(Exercise passage begins)

A Declaration of Interdependence through Non von Neumann Architecture

By Thomas Sterling, Indiana University

July 22, 2020

Editor’s note: Where does computing architecture go from here? That’s an ambitious question for sure, perhaps overly ambitious, but tackling ambitious ideas has been the habit of Thomas Sterling, Professor of Intelligent Systems Engineering at the Indiana University (IU) School of Informatics, Computing, and Engineering. In this first of two contributed pieces, Sterling examines the early strengths and later inhibiting consequences of settling on von Neumann architecture (vNa), which for years fueled spectacular growth but now has become a roadblock. The ALU is king in vNa and maximizing its use is the driving principle. Sterling looks at why that thinking no longer holds. In his second article Sterling will examine alternative directions to push past vNa into various Non von Neumann architectures. Enjoy.

The unprecedented success of the von Neumann architecture (vNa) and its many derivatives over the last seven decades has yielded a performance-gain in excess of ten trillion-fold exceeding the progress of any other technology in human history by orders of magnitude. The abstract vNa has become the integral aspect of the HPC corporate mentality that it serves as the standard for general-purpose computing with all other forms of structures relegated to “special purpose,” “domain specific,” “accelerators,” “GPUs,” and others.

(Exercise passage ends)
(Data section begins)

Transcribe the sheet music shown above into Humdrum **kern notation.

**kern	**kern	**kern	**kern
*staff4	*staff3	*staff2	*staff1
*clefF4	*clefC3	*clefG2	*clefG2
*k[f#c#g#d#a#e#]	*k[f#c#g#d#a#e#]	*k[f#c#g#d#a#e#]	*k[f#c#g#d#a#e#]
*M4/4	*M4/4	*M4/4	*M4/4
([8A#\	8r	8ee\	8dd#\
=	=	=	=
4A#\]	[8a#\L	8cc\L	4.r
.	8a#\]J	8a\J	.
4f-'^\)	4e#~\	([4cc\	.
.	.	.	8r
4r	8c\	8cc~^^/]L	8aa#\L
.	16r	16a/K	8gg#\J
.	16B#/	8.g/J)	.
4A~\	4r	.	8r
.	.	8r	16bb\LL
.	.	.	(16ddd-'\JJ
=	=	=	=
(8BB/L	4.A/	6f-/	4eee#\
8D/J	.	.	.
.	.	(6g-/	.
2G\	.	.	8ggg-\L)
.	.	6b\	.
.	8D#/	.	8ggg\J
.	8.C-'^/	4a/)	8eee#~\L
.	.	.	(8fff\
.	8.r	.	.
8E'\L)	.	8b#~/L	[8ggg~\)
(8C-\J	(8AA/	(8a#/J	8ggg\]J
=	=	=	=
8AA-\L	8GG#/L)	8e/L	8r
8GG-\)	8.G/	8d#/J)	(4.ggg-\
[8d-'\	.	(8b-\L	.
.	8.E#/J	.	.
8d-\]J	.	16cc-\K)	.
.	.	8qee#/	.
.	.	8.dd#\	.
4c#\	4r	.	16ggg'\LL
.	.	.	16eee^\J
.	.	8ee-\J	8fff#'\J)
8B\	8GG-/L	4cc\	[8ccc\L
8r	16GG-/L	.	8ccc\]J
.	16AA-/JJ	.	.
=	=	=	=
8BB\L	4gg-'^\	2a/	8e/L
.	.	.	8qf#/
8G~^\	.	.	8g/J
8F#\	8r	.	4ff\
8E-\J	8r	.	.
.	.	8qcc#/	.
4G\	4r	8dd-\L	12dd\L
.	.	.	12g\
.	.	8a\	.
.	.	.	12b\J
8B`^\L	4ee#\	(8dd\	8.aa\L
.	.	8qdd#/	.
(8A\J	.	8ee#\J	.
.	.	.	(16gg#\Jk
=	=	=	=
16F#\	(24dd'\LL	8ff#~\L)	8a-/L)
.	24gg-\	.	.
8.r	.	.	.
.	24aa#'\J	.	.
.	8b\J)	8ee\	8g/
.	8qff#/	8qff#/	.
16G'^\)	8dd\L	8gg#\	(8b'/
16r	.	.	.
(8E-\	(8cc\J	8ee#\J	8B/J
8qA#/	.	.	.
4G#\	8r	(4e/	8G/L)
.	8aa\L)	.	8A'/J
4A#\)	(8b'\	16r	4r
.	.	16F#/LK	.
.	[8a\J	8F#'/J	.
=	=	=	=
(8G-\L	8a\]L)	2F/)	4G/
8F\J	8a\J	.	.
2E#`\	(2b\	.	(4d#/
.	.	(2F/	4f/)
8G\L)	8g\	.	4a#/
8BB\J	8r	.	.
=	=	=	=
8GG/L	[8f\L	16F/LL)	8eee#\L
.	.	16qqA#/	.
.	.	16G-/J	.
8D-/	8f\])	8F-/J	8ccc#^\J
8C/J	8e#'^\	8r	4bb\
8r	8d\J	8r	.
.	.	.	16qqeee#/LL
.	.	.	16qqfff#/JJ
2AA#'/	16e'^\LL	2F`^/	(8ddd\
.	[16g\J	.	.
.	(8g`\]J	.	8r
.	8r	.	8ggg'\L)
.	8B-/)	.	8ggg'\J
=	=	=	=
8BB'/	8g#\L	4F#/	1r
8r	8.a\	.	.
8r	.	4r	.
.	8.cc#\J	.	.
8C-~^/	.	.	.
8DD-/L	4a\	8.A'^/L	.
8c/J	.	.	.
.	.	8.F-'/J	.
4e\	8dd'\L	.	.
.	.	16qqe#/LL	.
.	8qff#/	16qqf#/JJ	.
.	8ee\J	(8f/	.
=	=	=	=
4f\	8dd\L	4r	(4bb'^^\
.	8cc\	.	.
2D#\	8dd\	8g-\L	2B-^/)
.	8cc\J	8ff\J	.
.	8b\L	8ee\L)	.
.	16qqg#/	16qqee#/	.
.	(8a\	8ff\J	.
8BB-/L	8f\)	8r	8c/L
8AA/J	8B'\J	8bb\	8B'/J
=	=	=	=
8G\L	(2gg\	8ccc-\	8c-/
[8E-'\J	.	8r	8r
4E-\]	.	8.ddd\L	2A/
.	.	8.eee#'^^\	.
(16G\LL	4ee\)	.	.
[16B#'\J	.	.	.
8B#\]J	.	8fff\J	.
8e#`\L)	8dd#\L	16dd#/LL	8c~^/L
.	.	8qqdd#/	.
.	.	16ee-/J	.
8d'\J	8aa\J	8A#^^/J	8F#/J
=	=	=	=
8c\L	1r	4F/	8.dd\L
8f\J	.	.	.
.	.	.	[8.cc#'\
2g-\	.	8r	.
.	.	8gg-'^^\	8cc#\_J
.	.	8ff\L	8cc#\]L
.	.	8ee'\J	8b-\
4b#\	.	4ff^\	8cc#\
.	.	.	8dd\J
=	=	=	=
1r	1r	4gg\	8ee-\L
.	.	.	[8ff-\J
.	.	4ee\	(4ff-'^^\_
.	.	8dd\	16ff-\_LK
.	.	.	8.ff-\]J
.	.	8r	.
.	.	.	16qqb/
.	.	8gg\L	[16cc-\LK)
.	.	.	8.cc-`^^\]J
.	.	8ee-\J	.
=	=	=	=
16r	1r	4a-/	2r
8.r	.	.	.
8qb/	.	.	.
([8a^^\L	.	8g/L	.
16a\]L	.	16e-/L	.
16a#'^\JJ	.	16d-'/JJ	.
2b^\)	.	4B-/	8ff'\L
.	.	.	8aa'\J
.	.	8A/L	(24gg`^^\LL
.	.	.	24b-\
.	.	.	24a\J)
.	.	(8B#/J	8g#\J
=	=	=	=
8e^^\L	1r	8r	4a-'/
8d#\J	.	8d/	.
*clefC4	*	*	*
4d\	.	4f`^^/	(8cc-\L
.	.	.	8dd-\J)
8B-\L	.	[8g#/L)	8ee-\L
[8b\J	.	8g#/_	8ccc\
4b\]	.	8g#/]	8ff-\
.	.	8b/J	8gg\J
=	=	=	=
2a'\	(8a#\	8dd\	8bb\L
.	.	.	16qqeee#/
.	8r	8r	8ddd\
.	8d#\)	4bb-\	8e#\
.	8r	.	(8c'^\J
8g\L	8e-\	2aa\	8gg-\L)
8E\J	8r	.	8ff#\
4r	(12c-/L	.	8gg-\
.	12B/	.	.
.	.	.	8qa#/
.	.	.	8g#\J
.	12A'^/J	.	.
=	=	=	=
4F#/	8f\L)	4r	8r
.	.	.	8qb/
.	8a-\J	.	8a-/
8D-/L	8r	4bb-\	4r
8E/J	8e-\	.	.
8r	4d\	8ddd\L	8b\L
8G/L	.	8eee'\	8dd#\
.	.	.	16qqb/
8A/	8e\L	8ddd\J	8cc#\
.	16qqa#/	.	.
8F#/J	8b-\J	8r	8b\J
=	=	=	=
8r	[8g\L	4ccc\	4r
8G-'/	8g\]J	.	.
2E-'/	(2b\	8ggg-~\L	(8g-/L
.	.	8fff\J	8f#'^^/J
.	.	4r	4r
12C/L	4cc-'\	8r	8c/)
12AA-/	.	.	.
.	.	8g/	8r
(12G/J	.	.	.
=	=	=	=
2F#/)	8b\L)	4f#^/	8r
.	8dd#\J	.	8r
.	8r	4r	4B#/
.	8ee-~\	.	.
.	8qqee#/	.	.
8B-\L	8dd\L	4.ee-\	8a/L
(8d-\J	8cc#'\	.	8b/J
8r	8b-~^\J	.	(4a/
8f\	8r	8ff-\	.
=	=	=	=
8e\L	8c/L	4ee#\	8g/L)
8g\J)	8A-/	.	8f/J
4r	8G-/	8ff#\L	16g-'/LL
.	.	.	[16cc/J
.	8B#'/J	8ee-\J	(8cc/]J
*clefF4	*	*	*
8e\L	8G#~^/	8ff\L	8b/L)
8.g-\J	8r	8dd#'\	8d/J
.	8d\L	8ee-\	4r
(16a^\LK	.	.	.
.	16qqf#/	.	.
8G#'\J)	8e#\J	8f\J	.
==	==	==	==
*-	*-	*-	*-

(Data section ends)

Exercise tasks:
1) Sum up the article on von Neumann architecture in two sentences.
2) Using the article on von Neumann architecture, decide whether each statement agrees with it, answering yes or no and quoting the words that settle it.
(a) Sterling's second article will look at alternatives that go past von Neumann architecture.
(b) The performance gain of von Neumann architecture has fallen behind that of other technologies.
(c) Sterling is a Professor of Intelligent Systems Engineering.
3) From the article on von Neumann architecture, copy word for word the part that opens with the words containing "By Thomas Sterling, Indiana" and closes with "Neumann architectures. Enjoy.".

List of answers:
1) In the first of two pieces, Thomas Sterling of Indiana University examines how settling on von Neumann architecture fueled spectacular growth for years but has now become a roadblock, and why the principle of maximizing use of the ALU no longer holds. Over seven decades the architecture has yielded a performance gain of more than ten trillion-fold and has become the standard for general-purpose computing, with all other structures relegated to labels such as "special purpose," "domain specific," and "accelerators."

2)
(a) Yes: "In his second article Sterling will examine alternative directions to push past vNa into various Non von Neumann architectures."
(b) No: "exceeding the progress of any other technology in human history by orders of magnitude"
(c) Yes: "Professor of Intelligent Systems Engineering at the Indiana University (IU) School of Informatics, Computing, and Engineering"

3)
By Thomas Sterling, Indiana University

July 22, 2020

Editor’s note: Where does computing architecture go from here? That’s an ambitious question for sure, perhaps overly ambitious, but tackling ambitious ideas has been the habit of Thomas Sterling, Professor of Intelligent Systems Engineering at the Indiana University (IU) School of Informatics, Computing, and Engineering. In this first of two contributed pieces, Sterling examines the early strengths and later inhibiting consequences of settling on von Neumann architecture (vNa), which for years fueled spectacular growth but now has become a roadblock. The ALU is king in vNa and maximizing its use is the driving principle. Sterling looks at why that thinking no longer holds. In his second article Sterling will examine alternative directions to push past vNa into various Non von Neumann architectures. Enjoy.